St. Augustine is an example of a masterful propagandist for such a systems, for he can weave together opposing ideas as being mutually supportive, even if he didn't know that that's all he was actually doing.  Augustine molds Socrates into a Catholic, for example, even though he clearly died as more of an atheist, or an agnostic, or something, but certainly not a Catholic. After all, it is unreasonable to suspect that a man who stood like Christ and Martin Luther before the religious leaders of his day, would willingly submit to the decrees of a Pope or a "saint," especially when Socrates was so clearly like both Descartes and Peter Abelard in his devotion to a religion of doubt, not belief.

And just because Socrates mentions God on his death bed, doesn't mean he believed in the same God Augustine did, or that he even believed in any God at all.
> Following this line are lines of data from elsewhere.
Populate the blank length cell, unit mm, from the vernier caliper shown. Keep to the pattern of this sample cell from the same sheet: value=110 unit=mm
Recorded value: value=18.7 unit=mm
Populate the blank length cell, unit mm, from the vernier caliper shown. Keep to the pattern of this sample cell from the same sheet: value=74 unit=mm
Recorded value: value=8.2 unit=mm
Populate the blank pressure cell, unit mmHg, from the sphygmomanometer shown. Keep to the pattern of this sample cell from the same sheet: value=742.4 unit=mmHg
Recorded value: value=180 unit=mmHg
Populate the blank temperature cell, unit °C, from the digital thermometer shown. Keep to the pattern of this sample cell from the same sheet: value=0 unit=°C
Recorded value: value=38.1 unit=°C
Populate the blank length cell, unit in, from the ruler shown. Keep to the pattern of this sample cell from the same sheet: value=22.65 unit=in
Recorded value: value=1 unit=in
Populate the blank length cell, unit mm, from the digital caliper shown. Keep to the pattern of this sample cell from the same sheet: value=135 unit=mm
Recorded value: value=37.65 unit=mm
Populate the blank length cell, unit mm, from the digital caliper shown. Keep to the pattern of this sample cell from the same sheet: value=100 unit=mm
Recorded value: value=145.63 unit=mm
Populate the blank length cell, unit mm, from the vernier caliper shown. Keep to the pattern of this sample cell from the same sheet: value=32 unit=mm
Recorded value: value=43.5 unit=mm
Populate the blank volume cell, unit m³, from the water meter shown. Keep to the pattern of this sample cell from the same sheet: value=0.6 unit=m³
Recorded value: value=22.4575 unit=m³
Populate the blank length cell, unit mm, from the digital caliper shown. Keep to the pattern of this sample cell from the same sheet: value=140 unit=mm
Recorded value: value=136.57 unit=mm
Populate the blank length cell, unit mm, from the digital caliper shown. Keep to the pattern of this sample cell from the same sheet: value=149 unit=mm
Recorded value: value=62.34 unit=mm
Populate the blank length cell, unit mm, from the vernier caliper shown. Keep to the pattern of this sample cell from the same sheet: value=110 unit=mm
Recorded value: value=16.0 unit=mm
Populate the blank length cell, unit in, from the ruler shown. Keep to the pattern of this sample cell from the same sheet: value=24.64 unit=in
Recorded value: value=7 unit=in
I sometimes refer to "God" for example, but that doesn't mean I believe that "God" exists in the same way Augustine did, or anyone else.  

 Hence, Augustine is simply a charlatan for suggesting that Socrates, who challenged the ideas of "gods" held by Greece in the same way that Christ challenged the idea of "god" held by the Pharisees and the Sadducees, and with the same results, would be a Catholic who would willingly submit to a Pope - in ROME of all places! - anymore than it is to suggest that Thomas Jefferson would've knelt before Donald Trump if he had declared himself the pope, or Karl Marx would've prostrated himself to the economics of Milton Friedman.

But our biases blind us from seeing this bit of charlatanism, because the Christian who sees only the benevolence of their Christianity, and denies that the atrocities committed in its name are evidence of Christianity's true nature, are all the more likely to do the same thing with their economic religions as well, which happens to be exactly what Capitalism is doing around the world, that Christians often equally deny.

Maybe God, in other words, is Satan, and economics is his "religion of numbers" that, like a psychopath or a calculator or a computer that's fully devoid of all emotion, is simply mechanical, meticulous, and precise, reducing everyone to a binary 1 or 0 on a screen, and defines everything as "right" or "wrong" according to a balance sheet.

 But you can only see that, by going through history in reverse.

And if the Devil is as clever as the legends suggest, then I wouldn't put it past him for a second.